▸ Task brief: Please retype every entry below, keeping it exactly the same.

**** Excerpted records

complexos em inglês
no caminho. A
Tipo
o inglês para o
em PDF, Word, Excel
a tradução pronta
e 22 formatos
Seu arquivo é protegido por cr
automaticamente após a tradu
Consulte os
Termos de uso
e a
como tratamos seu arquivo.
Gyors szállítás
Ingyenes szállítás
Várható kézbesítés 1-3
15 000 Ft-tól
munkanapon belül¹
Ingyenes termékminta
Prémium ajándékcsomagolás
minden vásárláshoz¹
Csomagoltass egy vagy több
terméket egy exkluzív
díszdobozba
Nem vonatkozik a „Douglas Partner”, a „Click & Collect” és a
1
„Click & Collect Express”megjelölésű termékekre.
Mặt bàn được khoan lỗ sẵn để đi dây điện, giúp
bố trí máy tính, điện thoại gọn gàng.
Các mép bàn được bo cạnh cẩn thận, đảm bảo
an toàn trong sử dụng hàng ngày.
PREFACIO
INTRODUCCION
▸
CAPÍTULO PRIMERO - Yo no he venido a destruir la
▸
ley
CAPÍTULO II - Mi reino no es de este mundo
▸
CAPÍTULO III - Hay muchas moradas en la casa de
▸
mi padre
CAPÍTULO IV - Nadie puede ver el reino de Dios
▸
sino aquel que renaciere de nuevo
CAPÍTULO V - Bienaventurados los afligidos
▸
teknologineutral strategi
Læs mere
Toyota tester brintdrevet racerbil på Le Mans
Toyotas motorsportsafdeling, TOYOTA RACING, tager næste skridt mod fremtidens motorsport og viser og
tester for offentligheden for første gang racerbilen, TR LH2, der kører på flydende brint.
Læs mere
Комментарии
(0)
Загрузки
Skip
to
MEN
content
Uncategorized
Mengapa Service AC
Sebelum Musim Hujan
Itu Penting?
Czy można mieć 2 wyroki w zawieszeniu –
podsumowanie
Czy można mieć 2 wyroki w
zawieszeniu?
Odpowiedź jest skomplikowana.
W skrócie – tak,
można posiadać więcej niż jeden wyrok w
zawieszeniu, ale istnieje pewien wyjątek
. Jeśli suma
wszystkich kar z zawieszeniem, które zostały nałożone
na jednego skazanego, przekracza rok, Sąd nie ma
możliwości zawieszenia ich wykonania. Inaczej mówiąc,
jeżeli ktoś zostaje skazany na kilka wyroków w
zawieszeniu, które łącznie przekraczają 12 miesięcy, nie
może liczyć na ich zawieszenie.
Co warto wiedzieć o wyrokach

********

▸ Completed task:
complexos em inglês
no caminho. A
Tipo
o inglês para o
em PDF, Word, Excel
a tradução pronta
e 22 formatos
Seu arquivo é protegido por cr
automaticamente após a tradu
Consulte os
Termos de uso
e a
como tratamos seu arquivo.
Gyors szállítás
Ingyenes szállítás
Várható kézbesítés 1-3
15 000 Ft-tól
munkanapon belül¹
Ingyenes termékminta
Prémium ajándékcsomagolás
minden vásárláshoz¹
Csomagoltass egy vagy több
terméket egy exkluzív
díszdobozba
Nem vonatkozik a „Douglas Partner”, a „Click & Collect” és a
1
„Click & Collect Express”megjelölésű termékekre.
Mặt bàn được khoan lỗ sẵn để đi dây điện, giúp
bố trí máy tính, điện thoại gọn gàng.
Các mép bàn được bo cạnh cẩn thận, đảm bảo
an toàn trong sử dụng hàng ngày.
PREFACIO
INTRODUCCION
▸
CAPÍTULO PRIMERO - Yo no he venido a destruir la
▸
ley
CAPÍTULO II - Mi reino no es de este mundo
▸
CAPÍTULO III - Hay muchas moradas en la casa de
▸
mi padre
CAPÍTULO IV - Nadie puede ver el reino de Dios
▸
sino aquel que renaciere de nuevo
CAPÍTULO V - Bienaventurados los afligidos
▸
teknologineutral strategi
Læs mere
Toyota tester brintdrevet racerbil på Le Mans
Toyotas motorsportsafdeling, TOYOTA RACING, tager næste skridt mod fremtidens motorsport og viser og
tester for offentligheden for første gang racerbilen, TR LH2, der kører på flydende brint.
Læs mere
Комментарии
(0)
Загрузки
Skip
to
MEN
content
Uncategorized
Mengapa Service AC
Sebelum Musim Hujan
Itu Penting?
Czy można mieć 2 wyroki w zawieszeniu –
podsumowanie
Czy można mieć 2 wyroki w
zawieszeniu?
Odpowiedź jest skomplikowana.
W skrócie – tak,
można posiadać więcej niż jeden wyrok w
zawieszeniu, ale istnieje pewien wyjątek
. Jeśli suma
wszystkich kar z zawieszeniem, które zostały nałożone
na jednego skazanego, przekracza rok, Sąd nie ma
możliwości zawieszenia ich wykonania. Inaczej mówiąc,
jeżeli ktoś zostaje skazany na kilka wyroków w
zawieszeniu, które łącznie przekraczają 12 miesięcy, nie
może liczyć na ich zawieszenie.
Co warto wiedzieć o wyrokach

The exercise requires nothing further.